"Well, I can hardly say there is. We did not agree in opinion about the winding-up of affairs at that unfortunate time, and I was vexed with Robert Trace; but we parted good friends."
"He took too much upon himself, I have heard you say."
"Yes. He would carry out his own opinions; would not listen to me, or let me have a voice; and he did it so quickly too. While I was saying such a thing ought to be done in such a manner, he did it, and did it just the reverse. I have always thought that if Robert Trace had managed properly, we might have gone on again and redeemed ourselves. The fact is, his usually cool judgment was stunned out of him by the blow. But it is of no use speculating now on what might have been. How was he getting on when you last heard?"
"I don't know."
The words were spoken in a peculiarly emphatic tone, and it caused Mr. Loftus to glance inquiringly at Sir Simon. The latter answered the look.

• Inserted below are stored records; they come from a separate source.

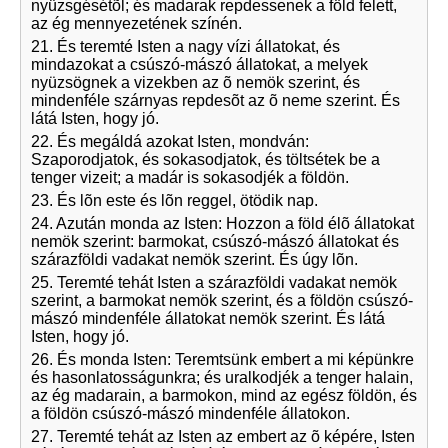
nyüzsgésétõl; és madarak repdessenek a föld felett,
az ég mennyezetének színén.
21. És teremté Isten a nagy vízi állatokat, és
mindazokat a csúszó-mászó állatokat, a melyek
nyüzsögnek a vizekben az õ nemök szerint, és
mindenféle szárnyas repdesõt az õ neme szerint. És
látá Isten, hogy jó.
22. És megáldá azokat Isten, mondván:
Szaporodjatok, és sokasodjatok, és töltsétek be a
tenger vizeit; a madár is sokasodjék a földön.
23. És lõn este és lõn reggel, ötödik nap.
24. Azután monda az Isten: Hozzon a föld élõ állatokat
nemök szerint: barmokat, csúszó-mászó állatokat és
szárazföldi vadakat nemök szerint. És úgy lõn.
25. Teremté tehát Isten a szárazföldi vadakat nemök
szerint, a barmokat nemök szerint, és a földön csúszó-
mászó mindenféle állatokat nemök szerint. És látá
Isten, hogy jó.
26. És monda Isten: Teremtsünk embert a mi képünkre
és hasonlatosságunkra; és uralkodjék a tenger halain,
az ég madarain, a barmokon, mind az egész földön, és
a földön csúszó-mászó mindenféle állatokon.
27. Teremté tehát az Isten az embert az õ képére, Isten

"He was at Boston, you know; had got together some sort of an agency there, and was doing well. In one of his letters to me, he said he was in the way to make a fortune. Some capitalists, whom he named, were establishing a great commercial enterprise, a sort of bank I fancy, and had offered the management of it to him, if he could take shares to the amount of two thousand pounds, which must be paid up. He could furnish the one from his own funds, he said, and he asked me to lend him the other. In less than a twelvemonth it should be repaid to me with interest."
"And what did you do?"
"Lent it. I was willing to give him another help on to fortune; and Trace, as you know, was a longheaded fellow, the very last to be deluded by any trashy bubble not likely to hold water. So I despatched him the thousand pounds by return mail."
"You were always too liberal, Simon."
"Better be too liberal than too stingy," was the rather impulsive answer. "I should not like to remember on my death-bed that I had refused assistance to friends in need, for the sake of hoarding my gold. What good would it do me then?"